Citation : 2014 Latest Caselaw 1367 Del
Judgement Date : 14 March, 2014
* IN THE HIGH COURT OF DELHI AT NEW DELHI
Judgment Reserved on January 08, 2014
Judgment Delivered on March 14, 2014
+ W.P.(C) 463/1999
REGIONAL PROVIDENT FUND COMMISSIONER
..... Petitioner
Represented by: Mr.Rajesh Manchanda, Advocate
with Mr.Rajat Manchanda, Advocate
versus
M/S UNITED INDIA PERIODICALS P. LTD. & ORS.
..... Respondents
Represented by: Mr.Rajinder Dhawan, Advocate with
Mr.B.S.Rana, Adv. for R-1
CORAM:
HON'BLE MR. JUSTICE V.KAMESWAR RAO
V.KAMESWAR RAO, J.
1. The present petition has been filed by the Regional Provident Fund Commissioner („Commissioner‟ in short) challenging the order of the Employees Provident Fund Appellate Tribunal („Tribunal‟ in short) dated July 20, 1998 whereby the Tribunal has allowed the appeal filed by the respondent No.1 herein against the order of the Commissioner dated February 24, 1998 under Section 7-A of the Employees Provident Fund & Miscellaneous Provisions Act, 1952 („Act‟ in short) whereby the PF dues to be paid by the respondent No.1 for the period between June, 1996 to
August, 1997 have been worked out to `34,24,076/- and `5,43,564/- in account No.1 and in account No.10 respectively.
2. Before I deal with the issue, which falls for consideration, suffice to say that the respondent No.1 company is in liquidation and vide order dated February 03, 1999 the Company Court has while admitting the winding up petition has appointed Official Liquidator and the official liquidator has been impleaded in this writ petition and has also filed counter-affidavit on behalf of the company, I find a separate counter-affidavit has also been filed by the respondent No.1 through Mr.Rajinder Dhawan, Advocate.
3. The brief facts are that the respondent No.1 namely United India Periodicals Pvt. Ltd. is a company registered under the Companies Act, engaged in the business of publishing and printing „Patriot‟ and English Daily and „Link‟ English Magazine. The company is covered under the provisions of the Employees Provident Fund & Miscellaneous Provisions Act, 1952 („Act‟ in short). On June 14, 1996 the respondent No.1 declared a lock-out. Subsequently the appropriate govt. vide notification dated August 05, 1996 made a reference under Section 10 of the Industrial Disputes Act („I.D Act‟ in short) to the Industrial Tribunal with the following terms of reference:
"Whether the workmen whose names are given in Annexure-A are entitled to wages for the lock-out period with effect from 14.6.96 and if so, what directions are necessary in this regard."
4. That along with the reference order as referred above, another notification dated August 05, 1996 was issued by the appropriate govt. prohibiting the continuation of the lock-out.
5. That aggrieved by the said notifications, the respondent No.1 filed a writ petition CWP No.3472/1996 in this Court. This Court while issuing had stayed the operation of the impugned notifications.
6. During the pendency of the writ petition, the respondent No.1 vide its order dated April 30, 1997 lifted the lock-out.

=======

TASK PROMPT: Please give the date on which, according to the Delhi High Court judgment, respondent No.1 declared a lock-out.

=======

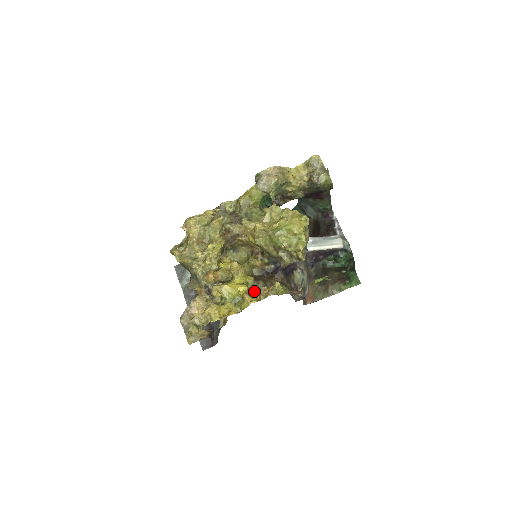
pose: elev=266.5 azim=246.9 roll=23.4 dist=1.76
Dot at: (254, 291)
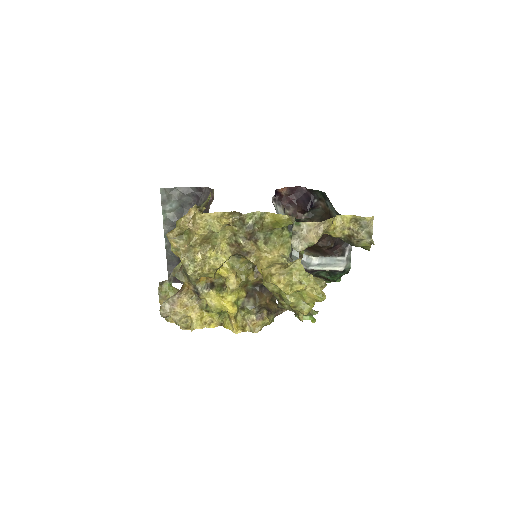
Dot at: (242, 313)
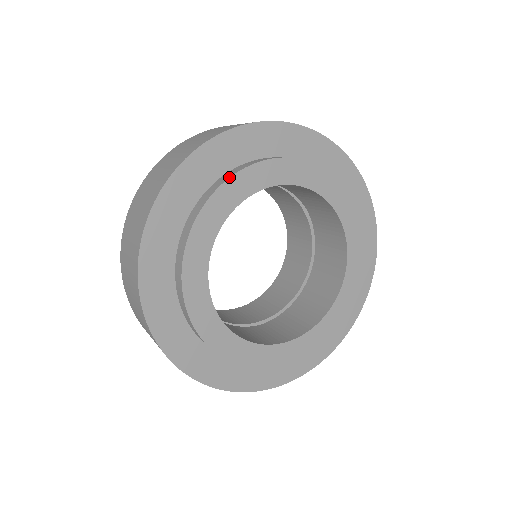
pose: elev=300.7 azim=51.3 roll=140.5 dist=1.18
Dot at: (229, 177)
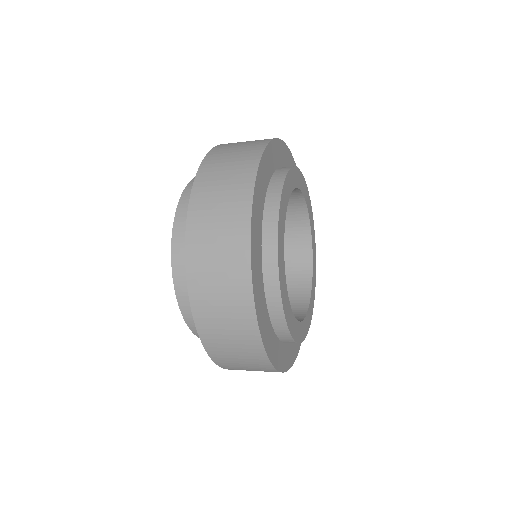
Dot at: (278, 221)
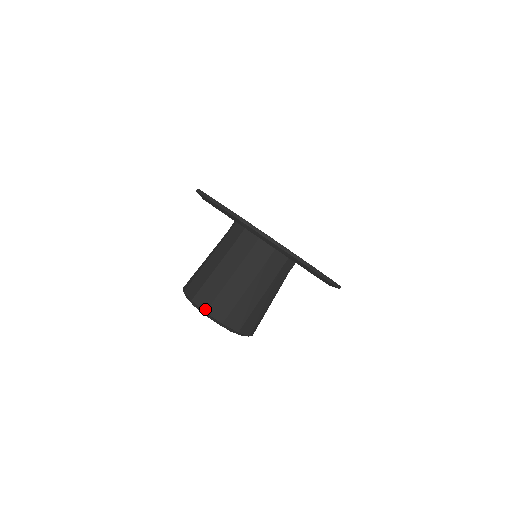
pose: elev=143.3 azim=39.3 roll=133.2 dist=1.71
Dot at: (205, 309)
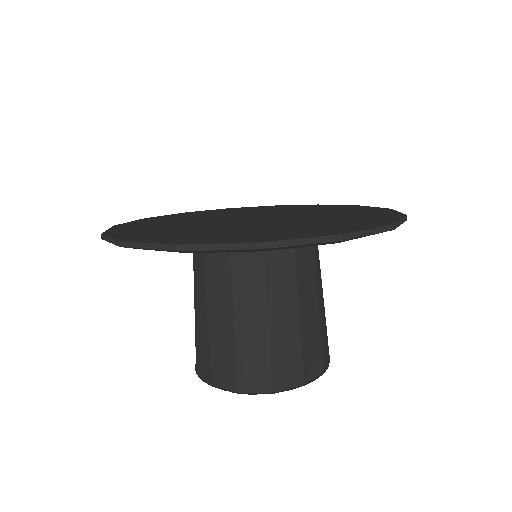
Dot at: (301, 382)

=======

EXERCISE RESULT: June 14, 1996